Conversations between a patient and a psychologist are considered confidential except in some unusual circumstances.

One is in the case of a person who tells his therapist he intends to physically harm someone. Then the therapist has a duty to report it. Another exception is when a person tries to enlist the therapist to help him elude prosecution.

Sources declined to say under which exception authorities are hoping to use the tape recordings.

Some investigators have said greed could be a motive. They pointed out that the two sons were the sole heirs to the $14-million Menendez estate. But others who saw the gruesome pictures of the victims said rage must also have been involved.

Lyle had been under surveillance in recent days. In the last week, as police moved closer to an arrest, they traveled to Princeton and visited one of Lyle’s recent acquisitions--a restaurant called Chuck’s Spring Street Cafe.

The Menendez family lived in the Princeton area until 1986, when they moved to California. Both brothers attended prep school there and Lyle went to Princeton University before he dropped out in 1988, reportedly because of a plagiarism scandal.

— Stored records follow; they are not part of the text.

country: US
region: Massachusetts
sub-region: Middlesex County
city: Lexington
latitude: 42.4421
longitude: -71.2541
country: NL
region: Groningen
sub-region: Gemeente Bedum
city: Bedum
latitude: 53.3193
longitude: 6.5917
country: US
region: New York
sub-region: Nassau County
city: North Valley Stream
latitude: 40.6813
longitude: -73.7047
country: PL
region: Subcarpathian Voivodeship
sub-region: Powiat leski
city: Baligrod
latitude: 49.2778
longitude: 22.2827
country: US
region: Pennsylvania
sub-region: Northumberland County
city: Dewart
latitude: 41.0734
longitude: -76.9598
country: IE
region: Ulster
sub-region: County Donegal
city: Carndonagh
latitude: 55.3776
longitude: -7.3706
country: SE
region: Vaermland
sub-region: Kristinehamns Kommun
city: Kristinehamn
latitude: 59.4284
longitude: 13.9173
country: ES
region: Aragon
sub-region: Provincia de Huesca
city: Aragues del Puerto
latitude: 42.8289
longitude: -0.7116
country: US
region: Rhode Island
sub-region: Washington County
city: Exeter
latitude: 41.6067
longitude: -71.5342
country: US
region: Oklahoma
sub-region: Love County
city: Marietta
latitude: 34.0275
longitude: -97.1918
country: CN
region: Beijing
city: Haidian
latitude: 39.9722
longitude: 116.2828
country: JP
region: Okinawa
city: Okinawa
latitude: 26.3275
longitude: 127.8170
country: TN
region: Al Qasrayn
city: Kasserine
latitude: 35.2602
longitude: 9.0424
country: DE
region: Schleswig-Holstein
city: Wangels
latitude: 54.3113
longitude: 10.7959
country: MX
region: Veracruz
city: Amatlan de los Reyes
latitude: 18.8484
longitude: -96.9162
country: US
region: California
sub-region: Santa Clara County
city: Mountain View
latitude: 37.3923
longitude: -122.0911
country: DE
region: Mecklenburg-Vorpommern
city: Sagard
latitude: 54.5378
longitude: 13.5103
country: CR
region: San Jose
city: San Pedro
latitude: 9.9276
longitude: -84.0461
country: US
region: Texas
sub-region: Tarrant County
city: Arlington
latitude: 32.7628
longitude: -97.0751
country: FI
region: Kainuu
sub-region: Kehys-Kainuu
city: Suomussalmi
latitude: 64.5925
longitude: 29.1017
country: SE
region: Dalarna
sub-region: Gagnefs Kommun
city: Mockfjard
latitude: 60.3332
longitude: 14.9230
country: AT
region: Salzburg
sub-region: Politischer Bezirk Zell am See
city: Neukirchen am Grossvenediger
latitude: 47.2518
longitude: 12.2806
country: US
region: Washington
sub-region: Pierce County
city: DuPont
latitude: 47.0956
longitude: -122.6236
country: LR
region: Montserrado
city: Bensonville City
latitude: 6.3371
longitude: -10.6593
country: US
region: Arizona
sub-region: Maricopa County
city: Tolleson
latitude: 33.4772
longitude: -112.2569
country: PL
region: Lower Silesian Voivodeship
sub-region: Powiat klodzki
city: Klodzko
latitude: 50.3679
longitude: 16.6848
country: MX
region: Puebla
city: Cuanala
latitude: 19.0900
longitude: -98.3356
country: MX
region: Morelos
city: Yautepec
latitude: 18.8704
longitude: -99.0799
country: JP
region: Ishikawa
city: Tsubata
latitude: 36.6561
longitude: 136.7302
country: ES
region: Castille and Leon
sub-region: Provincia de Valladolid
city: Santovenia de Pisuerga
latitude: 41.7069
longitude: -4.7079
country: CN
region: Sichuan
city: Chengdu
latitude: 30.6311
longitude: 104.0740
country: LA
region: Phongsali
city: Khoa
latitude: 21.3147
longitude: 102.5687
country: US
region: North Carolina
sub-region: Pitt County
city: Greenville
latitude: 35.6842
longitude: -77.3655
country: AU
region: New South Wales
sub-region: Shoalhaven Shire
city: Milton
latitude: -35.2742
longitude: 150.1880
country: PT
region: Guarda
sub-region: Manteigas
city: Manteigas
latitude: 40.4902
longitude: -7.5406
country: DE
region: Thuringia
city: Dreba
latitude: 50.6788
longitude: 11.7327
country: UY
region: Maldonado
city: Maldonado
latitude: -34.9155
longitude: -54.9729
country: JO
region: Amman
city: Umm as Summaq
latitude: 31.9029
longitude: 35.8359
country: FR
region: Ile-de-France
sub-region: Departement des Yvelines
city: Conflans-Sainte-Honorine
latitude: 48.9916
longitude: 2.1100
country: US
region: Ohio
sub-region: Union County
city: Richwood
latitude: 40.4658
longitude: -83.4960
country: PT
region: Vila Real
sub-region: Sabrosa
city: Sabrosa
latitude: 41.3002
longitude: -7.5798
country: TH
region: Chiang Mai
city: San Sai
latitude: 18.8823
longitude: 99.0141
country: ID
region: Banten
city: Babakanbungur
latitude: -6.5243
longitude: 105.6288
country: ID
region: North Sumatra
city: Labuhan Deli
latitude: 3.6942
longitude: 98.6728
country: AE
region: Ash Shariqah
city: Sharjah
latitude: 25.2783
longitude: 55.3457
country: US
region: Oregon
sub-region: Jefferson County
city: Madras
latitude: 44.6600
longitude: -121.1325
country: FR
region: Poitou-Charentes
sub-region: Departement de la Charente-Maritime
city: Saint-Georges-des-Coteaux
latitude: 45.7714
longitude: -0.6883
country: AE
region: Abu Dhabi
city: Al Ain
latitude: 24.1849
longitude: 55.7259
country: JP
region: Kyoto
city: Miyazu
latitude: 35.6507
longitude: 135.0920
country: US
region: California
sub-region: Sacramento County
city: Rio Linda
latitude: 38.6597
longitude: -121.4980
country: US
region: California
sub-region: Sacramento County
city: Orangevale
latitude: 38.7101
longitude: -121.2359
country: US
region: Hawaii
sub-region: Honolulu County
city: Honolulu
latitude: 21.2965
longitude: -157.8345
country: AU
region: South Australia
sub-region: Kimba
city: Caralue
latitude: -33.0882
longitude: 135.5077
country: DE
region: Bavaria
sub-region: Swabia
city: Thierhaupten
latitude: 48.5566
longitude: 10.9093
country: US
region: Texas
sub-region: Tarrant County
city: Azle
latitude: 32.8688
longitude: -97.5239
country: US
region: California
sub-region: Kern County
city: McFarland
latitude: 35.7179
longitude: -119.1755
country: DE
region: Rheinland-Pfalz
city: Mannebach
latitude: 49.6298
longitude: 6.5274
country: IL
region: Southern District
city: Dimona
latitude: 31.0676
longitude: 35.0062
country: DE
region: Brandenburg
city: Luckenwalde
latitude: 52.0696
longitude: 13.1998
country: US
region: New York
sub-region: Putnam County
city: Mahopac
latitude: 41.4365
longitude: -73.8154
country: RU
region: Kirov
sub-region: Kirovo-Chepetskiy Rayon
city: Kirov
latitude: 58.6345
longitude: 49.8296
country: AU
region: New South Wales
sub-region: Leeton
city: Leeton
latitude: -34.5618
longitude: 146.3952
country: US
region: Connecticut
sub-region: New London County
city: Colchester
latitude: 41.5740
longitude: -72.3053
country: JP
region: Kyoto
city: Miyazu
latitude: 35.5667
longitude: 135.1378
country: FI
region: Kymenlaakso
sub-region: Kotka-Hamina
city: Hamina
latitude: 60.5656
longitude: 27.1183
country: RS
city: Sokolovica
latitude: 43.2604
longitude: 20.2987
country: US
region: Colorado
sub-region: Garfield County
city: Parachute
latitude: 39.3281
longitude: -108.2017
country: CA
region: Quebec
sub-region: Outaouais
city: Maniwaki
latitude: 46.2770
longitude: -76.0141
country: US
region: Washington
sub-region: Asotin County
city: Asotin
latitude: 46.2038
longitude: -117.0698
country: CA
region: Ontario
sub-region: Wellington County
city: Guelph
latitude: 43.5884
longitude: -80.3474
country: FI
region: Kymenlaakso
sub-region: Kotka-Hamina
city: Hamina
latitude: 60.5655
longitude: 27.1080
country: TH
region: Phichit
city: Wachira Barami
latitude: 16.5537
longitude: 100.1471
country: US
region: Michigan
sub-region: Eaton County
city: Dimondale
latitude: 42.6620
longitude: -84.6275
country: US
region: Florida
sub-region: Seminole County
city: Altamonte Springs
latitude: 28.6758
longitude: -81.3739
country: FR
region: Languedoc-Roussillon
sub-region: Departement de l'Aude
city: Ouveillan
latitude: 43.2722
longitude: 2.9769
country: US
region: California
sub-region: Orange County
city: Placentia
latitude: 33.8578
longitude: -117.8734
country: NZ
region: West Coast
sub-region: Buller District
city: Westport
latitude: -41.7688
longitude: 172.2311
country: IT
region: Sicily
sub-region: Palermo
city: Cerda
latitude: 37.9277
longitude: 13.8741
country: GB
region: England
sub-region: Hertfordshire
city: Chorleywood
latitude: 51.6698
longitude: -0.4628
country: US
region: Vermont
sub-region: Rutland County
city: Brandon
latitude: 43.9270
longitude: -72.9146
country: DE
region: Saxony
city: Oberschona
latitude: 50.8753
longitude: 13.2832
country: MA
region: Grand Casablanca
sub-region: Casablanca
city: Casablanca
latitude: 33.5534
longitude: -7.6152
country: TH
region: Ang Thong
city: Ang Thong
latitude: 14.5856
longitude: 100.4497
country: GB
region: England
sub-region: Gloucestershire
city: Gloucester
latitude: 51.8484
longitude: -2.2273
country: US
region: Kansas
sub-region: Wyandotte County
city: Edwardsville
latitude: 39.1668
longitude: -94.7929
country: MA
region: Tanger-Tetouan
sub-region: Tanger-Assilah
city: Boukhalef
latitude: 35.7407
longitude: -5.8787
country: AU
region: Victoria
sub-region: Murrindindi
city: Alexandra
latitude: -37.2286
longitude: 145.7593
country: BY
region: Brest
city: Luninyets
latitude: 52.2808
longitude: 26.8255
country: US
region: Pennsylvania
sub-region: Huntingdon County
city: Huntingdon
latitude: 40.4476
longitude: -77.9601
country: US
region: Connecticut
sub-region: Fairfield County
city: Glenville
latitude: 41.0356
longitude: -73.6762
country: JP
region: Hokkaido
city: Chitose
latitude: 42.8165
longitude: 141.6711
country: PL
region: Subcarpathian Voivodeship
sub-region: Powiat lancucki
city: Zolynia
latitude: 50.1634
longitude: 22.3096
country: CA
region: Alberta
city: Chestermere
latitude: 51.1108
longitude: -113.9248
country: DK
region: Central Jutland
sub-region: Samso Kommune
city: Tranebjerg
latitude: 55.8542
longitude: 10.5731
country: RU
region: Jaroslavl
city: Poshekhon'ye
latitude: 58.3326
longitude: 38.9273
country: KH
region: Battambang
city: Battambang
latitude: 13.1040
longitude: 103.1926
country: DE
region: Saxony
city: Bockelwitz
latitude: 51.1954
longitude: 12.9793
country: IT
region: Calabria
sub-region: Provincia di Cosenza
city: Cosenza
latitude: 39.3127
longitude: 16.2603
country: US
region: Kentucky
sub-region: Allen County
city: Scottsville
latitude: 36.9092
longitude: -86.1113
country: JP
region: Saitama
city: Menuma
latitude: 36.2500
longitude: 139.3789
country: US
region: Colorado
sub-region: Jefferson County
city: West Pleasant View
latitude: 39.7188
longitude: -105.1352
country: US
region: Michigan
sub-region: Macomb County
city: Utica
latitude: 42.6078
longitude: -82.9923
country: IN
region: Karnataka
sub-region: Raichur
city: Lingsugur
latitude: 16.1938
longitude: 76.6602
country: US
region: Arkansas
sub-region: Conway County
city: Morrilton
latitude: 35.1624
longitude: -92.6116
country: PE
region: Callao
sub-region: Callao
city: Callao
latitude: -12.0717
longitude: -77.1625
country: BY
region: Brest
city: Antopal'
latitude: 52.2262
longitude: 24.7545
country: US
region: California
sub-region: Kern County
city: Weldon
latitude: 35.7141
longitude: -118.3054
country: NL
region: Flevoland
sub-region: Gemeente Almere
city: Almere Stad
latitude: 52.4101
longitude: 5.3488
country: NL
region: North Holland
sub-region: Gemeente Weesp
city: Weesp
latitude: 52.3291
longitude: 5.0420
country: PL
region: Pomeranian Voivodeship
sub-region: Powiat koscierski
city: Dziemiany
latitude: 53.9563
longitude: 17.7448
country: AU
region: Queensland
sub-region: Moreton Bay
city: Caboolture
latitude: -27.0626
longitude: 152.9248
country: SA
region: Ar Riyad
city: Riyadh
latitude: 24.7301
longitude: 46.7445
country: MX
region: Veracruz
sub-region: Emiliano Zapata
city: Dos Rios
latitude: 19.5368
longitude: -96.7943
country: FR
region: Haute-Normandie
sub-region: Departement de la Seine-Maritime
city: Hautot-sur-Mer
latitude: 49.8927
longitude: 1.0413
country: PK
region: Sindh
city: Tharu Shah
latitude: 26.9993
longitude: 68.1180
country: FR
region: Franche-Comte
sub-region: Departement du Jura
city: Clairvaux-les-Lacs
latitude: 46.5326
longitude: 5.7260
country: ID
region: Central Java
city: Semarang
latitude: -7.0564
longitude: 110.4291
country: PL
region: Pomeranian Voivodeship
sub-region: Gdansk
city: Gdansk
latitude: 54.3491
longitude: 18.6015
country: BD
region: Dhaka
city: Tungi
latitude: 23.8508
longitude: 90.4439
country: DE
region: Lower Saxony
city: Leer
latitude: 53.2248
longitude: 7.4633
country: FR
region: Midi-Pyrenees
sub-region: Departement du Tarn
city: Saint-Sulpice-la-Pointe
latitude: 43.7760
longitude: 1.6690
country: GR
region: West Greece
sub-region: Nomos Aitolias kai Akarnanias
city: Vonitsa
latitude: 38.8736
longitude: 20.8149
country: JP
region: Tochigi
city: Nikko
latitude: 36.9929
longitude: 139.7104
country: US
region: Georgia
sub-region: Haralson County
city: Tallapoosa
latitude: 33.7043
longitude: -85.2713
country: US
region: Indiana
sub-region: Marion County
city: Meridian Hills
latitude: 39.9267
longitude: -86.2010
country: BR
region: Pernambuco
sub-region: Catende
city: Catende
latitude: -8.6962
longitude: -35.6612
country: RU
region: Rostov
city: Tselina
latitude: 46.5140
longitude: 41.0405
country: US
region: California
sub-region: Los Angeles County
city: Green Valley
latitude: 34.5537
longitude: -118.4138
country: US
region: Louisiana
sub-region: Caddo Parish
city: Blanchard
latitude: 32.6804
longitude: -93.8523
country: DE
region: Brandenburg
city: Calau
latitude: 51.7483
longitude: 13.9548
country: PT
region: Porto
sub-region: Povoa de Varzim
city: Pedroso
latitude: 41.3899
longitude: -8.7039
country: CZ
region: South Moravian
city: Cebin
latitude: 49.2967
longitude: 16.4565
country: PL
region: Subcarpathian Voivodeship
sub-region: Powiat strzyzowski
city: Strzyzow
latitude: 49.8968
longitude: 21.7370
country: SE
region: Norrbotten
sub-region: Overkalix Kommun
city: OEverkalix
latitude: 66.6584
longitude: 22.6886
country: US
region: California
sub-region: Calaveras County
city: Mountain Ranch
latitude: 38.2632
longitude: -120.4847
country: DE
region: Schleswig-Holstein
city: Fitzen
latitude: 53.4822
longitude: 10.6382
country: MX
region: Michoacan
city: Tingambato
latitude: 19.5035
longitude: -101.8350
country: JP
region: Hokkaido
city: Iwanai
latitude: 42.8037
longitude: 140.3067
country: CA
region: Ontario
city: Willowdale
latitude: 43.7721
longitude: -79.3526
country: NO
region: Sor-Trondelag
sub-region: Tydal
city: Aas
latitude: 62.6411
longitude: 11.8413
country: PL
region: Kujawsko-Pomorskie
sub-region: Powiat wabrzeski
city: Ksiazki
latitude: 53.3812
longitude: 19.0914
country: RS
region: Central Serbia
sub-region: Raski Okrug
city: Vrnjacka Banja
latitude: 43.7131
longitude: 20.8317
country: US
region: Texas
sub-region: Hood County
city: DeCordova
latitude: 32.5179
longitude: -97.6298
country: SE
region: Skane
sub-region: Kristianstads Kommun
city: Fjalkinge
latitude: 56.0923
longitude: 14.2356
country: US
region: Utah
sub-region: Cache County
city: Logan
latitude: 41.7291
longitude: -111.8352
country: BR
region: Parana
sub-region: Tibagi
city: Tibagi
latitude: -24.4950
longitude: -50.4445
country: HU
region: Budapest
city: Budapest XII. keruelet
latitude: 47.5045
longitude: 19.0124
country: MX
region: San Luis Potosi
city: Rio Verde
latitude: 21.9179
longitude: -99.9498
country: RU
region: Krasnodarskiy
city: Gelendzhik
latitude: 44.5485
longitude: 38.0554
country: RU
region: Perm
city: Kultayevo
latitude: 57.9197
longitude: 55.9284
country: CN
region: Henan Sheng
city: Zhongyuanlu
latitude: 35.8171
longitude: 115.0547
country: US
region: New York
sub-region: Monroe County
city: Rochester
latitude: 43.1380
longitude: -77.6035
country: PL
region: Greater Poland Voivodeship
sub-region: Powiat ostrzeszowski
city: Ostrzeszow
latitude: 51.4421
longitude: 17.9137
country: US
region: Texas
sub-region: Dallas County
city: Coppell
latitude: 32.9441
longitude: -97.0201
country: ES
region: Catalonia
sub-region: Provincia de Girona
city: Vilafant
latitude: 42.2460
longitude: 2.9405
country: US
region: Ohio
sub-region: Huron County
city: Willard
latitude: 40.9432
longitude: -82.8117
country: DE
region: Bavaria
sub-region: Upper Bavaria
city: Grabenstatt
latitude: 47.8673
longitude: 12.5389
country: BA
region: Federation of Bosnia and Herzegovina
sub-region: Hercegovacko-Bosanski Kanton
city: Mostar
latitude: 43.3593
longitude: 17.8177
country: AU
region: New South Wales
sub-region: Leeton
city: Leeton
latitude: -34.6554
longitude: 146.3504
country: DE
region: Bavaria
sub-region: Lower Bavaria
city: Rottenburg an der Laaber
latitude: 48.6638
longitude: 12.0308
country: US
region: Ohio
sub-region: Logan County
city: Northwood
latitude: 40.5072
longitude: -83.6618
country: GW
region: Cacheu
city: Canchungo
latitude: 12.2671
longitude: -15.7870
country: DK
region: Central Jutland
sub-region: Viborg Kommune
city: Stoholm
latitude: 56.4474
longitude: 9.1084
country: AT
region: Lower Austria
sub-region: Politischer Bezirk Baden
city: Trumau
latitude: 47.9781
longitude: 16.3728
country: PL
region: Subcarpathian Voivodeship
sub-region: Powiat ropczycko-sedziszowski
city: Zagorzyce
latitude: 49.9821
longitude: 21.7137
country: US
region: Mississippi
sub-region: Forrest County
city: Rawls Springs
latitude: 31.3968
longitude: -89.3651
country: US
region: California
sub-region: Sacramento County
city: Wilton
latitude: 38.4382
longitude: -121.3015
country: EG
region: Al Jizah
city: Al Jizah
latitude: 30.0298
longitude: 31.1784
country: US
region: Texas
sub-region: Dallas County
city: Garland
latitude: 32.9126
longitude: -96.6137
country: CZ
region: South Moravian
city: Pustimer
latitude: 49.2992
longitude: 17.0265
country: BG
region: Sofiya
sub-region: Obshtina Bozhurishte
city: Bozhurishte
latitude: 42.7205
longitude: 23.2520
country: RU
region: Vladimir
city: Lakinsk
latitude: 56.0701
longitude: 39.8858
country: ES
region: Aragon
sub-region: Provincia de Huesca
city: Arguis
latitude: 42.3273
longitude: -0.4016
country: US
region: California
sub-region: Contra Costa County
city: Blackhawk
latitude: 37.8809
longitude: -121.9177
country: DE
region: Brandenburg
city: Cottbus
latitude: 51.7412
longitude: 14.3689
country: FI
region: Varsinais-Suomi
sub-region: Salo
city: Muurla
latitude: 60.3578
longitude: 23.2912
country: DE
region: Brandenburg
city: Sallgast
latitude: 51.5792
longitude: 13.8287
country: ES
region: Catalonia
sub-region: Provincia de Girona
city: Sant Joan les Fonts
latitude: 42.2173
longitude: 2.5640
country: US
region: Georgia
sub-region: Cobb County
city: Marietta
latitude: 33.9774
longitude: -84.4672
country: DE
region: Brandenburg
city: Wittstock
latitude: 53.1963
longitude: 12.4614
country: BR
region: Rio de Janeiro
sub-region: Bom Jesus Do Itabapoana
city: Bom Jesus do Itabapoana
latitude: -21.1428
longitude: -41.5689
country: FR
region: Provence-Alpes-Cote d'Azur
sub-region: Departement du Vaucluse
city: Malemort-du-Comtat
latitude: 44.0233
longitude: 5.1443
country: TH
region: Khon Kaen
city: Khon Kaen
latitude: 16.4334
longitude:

“They (detectives) were very nice. They made a comment that the (chicken) wings could be hotter,” said Gus Tangalos, the restaurant manager. “They introduced themselves as friends of Lyle Menendez. They were looking for him.”

A friend of Lyle, David Pae Bros, said the detectives “questioned all of Lyle’s friends on campus. The friends have been shaken up.”

After the detectives left, Bros said, Lyle complained that the police were harassing him.

“He did not want to speak with the police at all,” Bros said.

Bros added that Lyle had been questioned several times by police and it was bothering him.

“They (police) constantly followed him around,” he said.

Bros said Lyle had a girlfriend in Princeton who was “in shock” over the arrest.

He also said Lyle went back to California recently to set up a corporation, Menendez Investment Enterprises, which was designed to be a shell for real estate ventures.

News of the arrest Thursday was big news in the affluent university town. It was the main story of the Daily Princetonian, the undergraduate newspaper, and the restaurant owned by Lyle was filled for lunch.

Times staff writer John Goldman in Princeton, N.J., contributed to this story.



Mary Louise (Kitty) Menendez was 47 when she died, not 44.